Bride of The Monster/Fun Facts
From The Grindhouse Cinema Database
- Producer Donald E. McCoy strongly disagreed with the use of nuclear warheads. He only agreed to finance the film if Edward D. Wood Jr. rewrote his original script, and made it end with a nuclear explosion as a warning against the use of nuclear weapons.
- This was Edward D. Wood Jr.'s only financially successful film upon original release.
- When Vornoff has Janet Lawton strapped to the table, he tells her she is about to become "The Bride of the Atom". "The Bride of the Atom" was this film's working title.
- Edward D. Wood Jr. credited Alex Gordon with co-writing the story and screenplay as thanks for giving him the idea. Gordon actually contributed nothing to the script.
- The prop octopus was stolen from Republic Studios and was constructed for the John Wayne film Wake of the Red Witch (1948). The motor which controlled the octopus' tentacles was not stolen with it, as is obvious to the casual viewer. Additionally, one of the tentacles was torn off in the process of stealing it out of the property room.

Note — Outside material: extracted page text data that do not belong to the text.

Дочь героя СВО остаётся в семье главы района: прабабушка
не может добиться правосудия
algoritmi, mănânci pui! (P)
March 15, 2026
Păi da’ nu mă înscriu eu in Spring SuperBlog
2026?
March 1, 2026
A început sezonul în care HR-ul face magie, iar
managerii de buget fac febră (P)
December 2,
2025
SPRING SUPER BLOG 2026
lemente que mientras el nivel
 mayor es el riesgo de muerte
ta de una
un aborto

- Stuntman Eddie Parker's participation in this film is still debatable. The story that he doubled Bela Lugosi stems from amateur fanzines in the early 1960s, and the assumption that Parker doubled Lugosi in Frankenstein Meets the Wolf Man (1943). He didn't. Parker doubled Lon Chaney Jr. as the Wolf Man; Australian actor/stuntman Gil Perkins doubled the Monster.
- Tony McCoy was cast in the male lead role, primarily because his father, Arizona entrepreneur Donald E. McCoy, was the owner of Packing Service Corp. (a meat packing concern), and was a major investor in the film.

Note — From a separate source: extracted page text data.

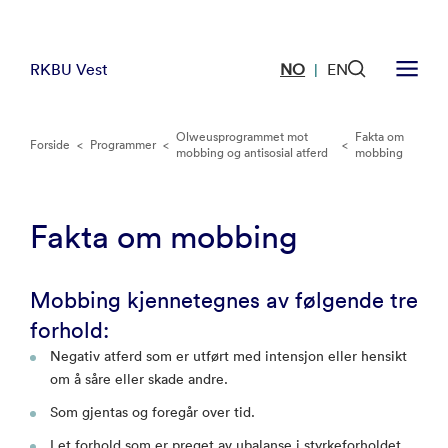
RKBU Vest
NO
EN
|
Olweusprogrammet mot
Fakta om
Forside
<
Programmer
<
<
mobbing og antisosial atferd
mobbing
Fakta om mobbing
Mobbing kjennetegnes av følgende tre
forhold:
Negativ atferd som er utført med intensjon eller hensikt
om å såre eller skade andre.
Som gjentas og foregår over tid.
I et forhold som er preget av ubalanse i styrkeforholdet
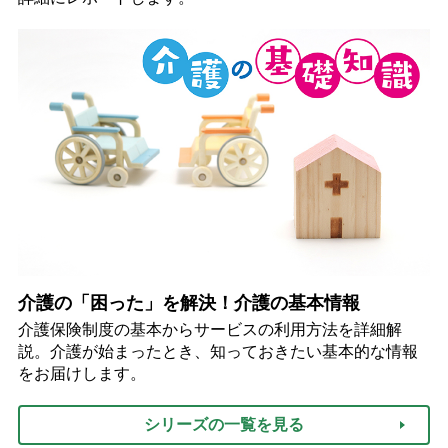
介護の「困った」を解決！介護の基本情報
介護保険制度の基本からサービスの利用方法を詳細解
説。介護が始まったとき、知っておきたい基本的な情報
をお届けします。
シリーズの一覧を見る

- Wood began shooting ‘Bride of the Atom’ in October, 1954 on a tiny sound stage in Los Angeles called Ted Allan Studios. He ran out of money after just three days and had to shut down production.
- According to Paul Marco, Edward D. Wood Jr. thought that Bela Lugosi's memory might not be very good so for Lugosi's huge speech in Bride of the Monster, Wood had the prop man make cue cards. Lugosi, upset, insisted he didn't need cue cards and he would "memorize it." Wood still insisted on the cue cards telling Lugosi, "We have to be safe." Bela Lugosi went to Paul Marco for help. He had Marco promise not to show him the cue cards during the scene. Paul Marco held the cards at his side the whole time and Lugosi never looked over once. Bela Lugosi gave a sensational performance and the whole crew got up and applauded.